ESS2024 permet en particulier d'avoir une ouverture des marchés envers le secteur du travail adapté et protégé (STPA) ou de l'insertion afin de diriger l'activité vers des personnes en situation de handicap et ou éloignées de l'emploi.

Pouvez-vous nous donner un exemple concret de cette politique achats ?

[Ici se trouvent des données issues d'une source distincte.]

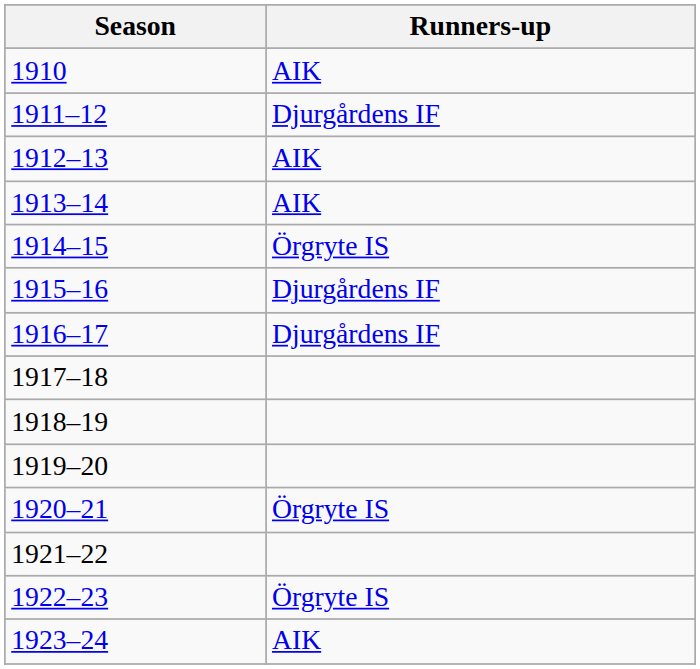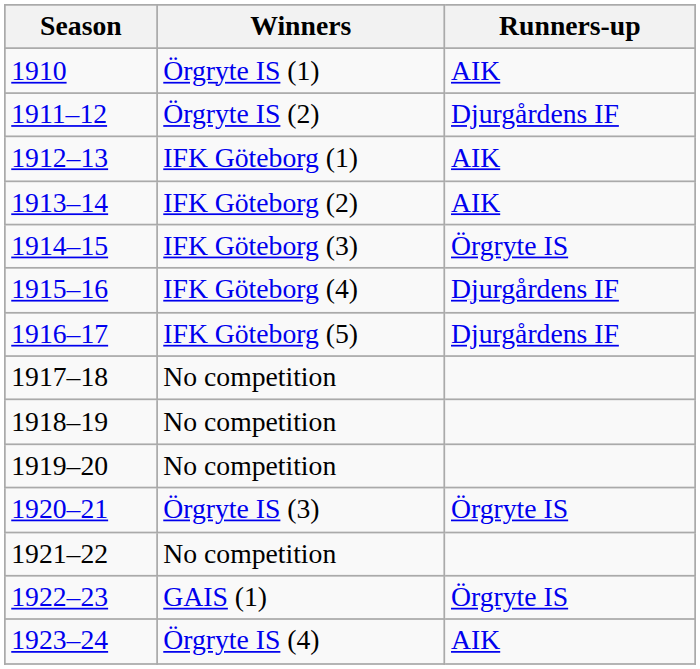+ column: Winners | Örgryte IS (1) | Örgryte IS (2) | IFK Göteborg (1) | IFK Göteborg (2) | IFK Göteborg (3) | IFK Göteborg (4) | IFK Göteborg (5) | No competition | No competition | No competition | Örgryte IS (3) | No competition | GAIS (1) | Örgryte IS (4)
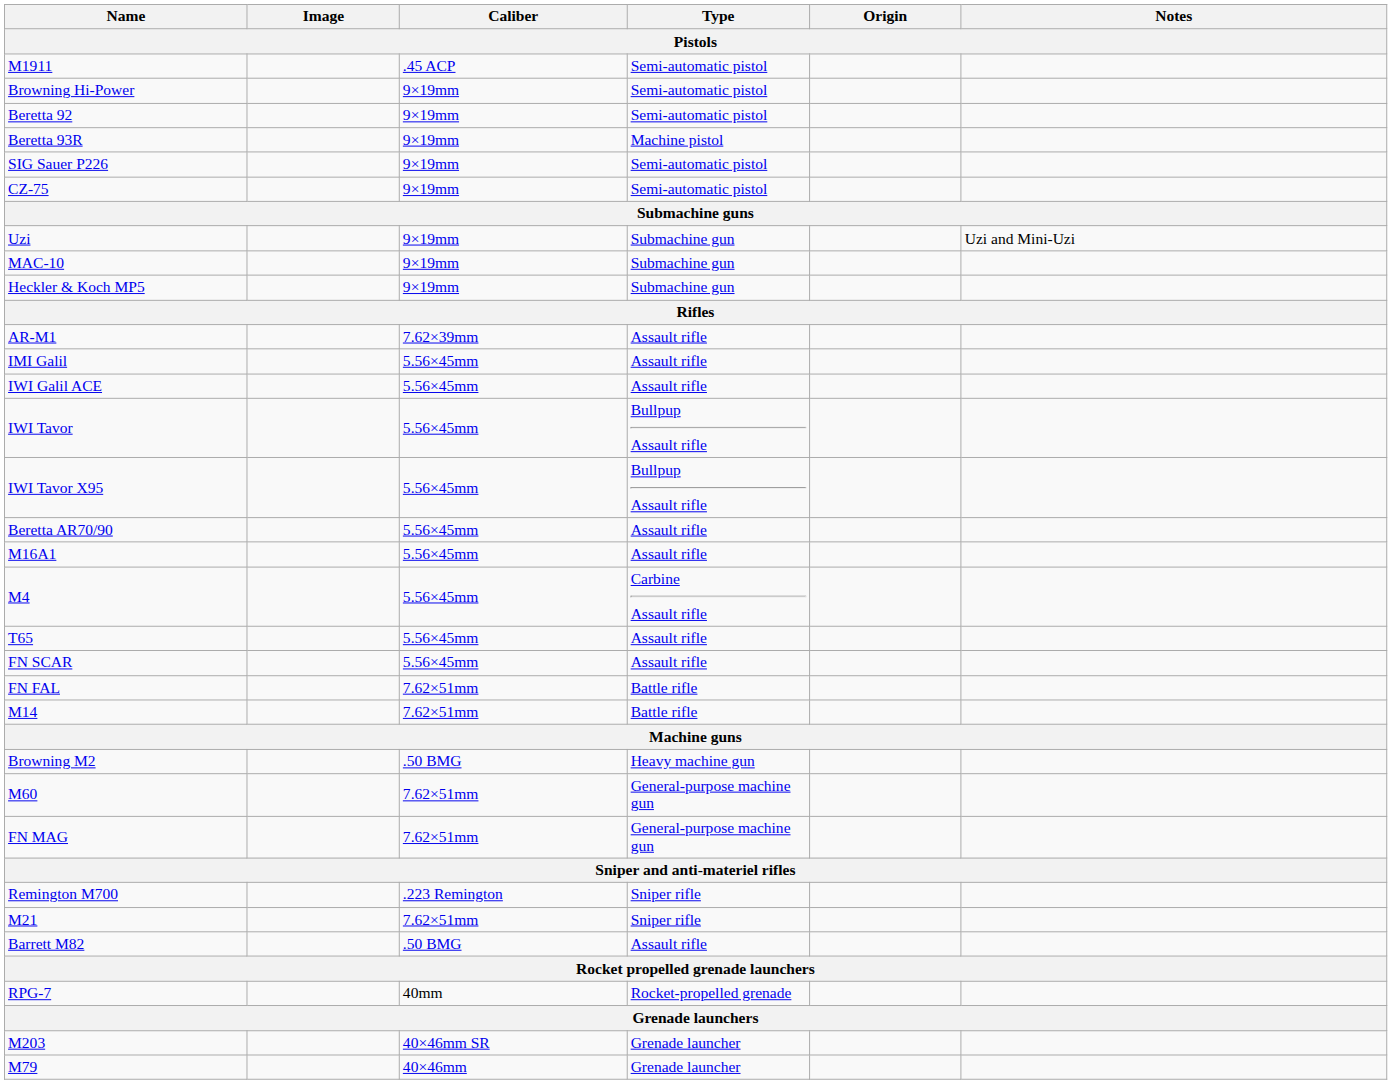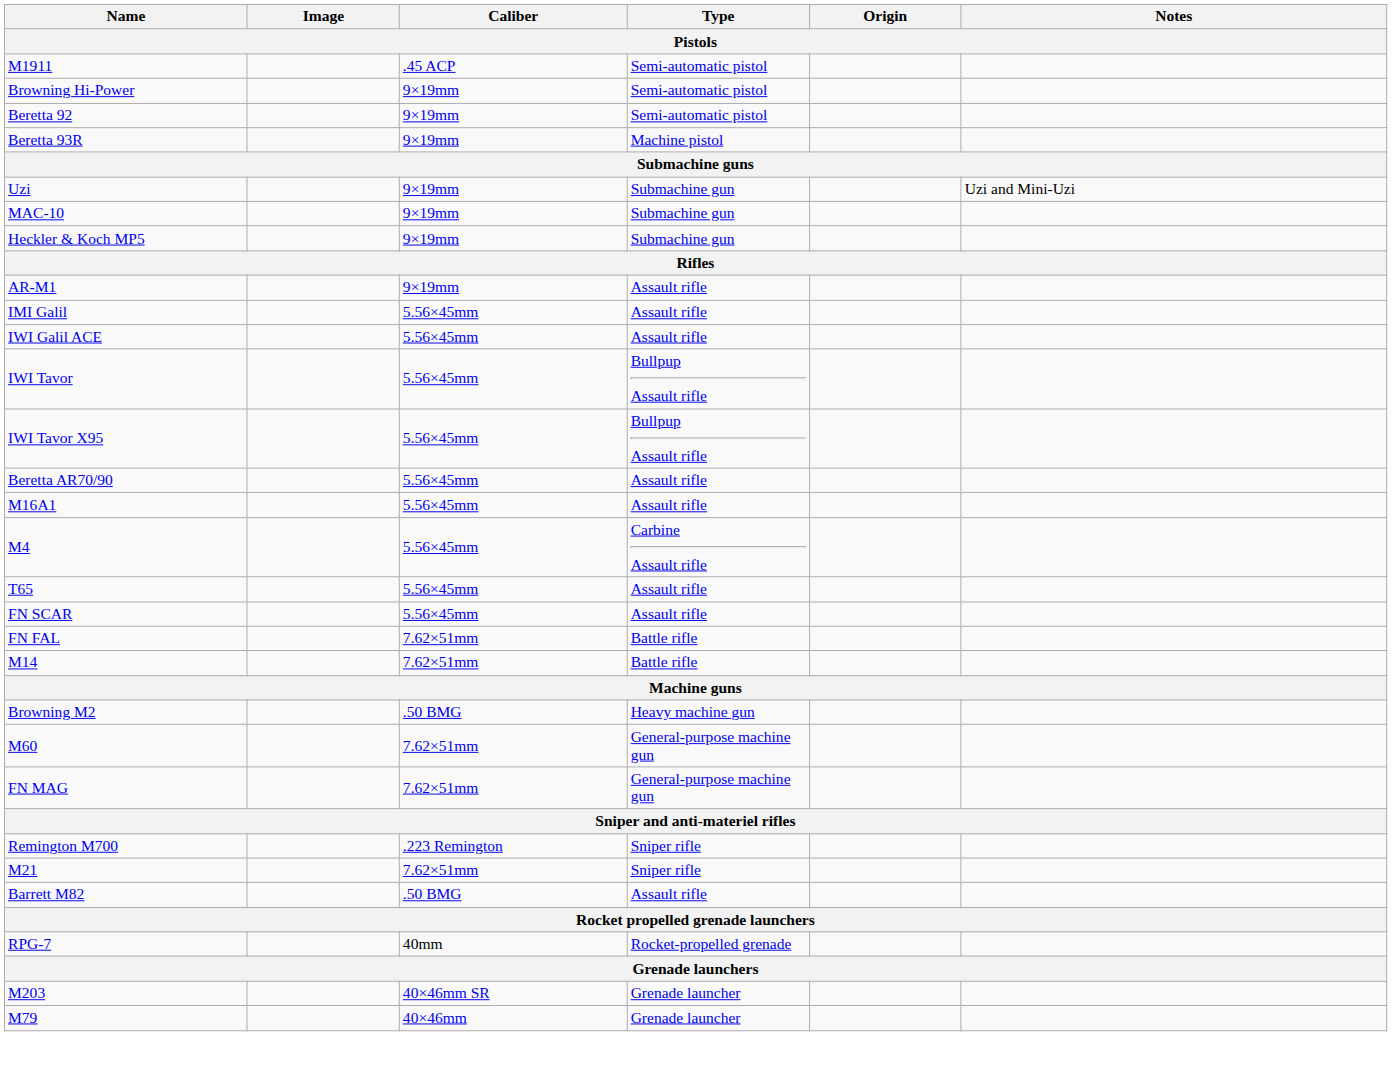- row: SIG Sauer P226 | 9×19mm | Semi-automatic pistol
- row: CZ-75 | 9×19mm | Semi-automatic pistol
AR-M1 | Caliber: 7.62×39mm -> 9×19mm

Notre volonté était de permettre aux entreprises de se saisir de l'événement malgré parfois cette crainte de rentrer sur les marchés publics. Exemple concret avec notre siège « Pulse ». 31 marchés ont été ouverts pour faire fonctionner le site. Sur la partie maintenance, un seuil de 20% de personnels était demandé en insertion. Finalement, deux personnes sur trois, dans les équipes du prestataire, seront issus de l'insertion ! Ce chiffre illustre bien l'idée que les Jeux sont un laboratoire pour certains de nos fournisseurs. Finalement, dans de nombreux achats, nous allons plus loin que les standards habituels du marché.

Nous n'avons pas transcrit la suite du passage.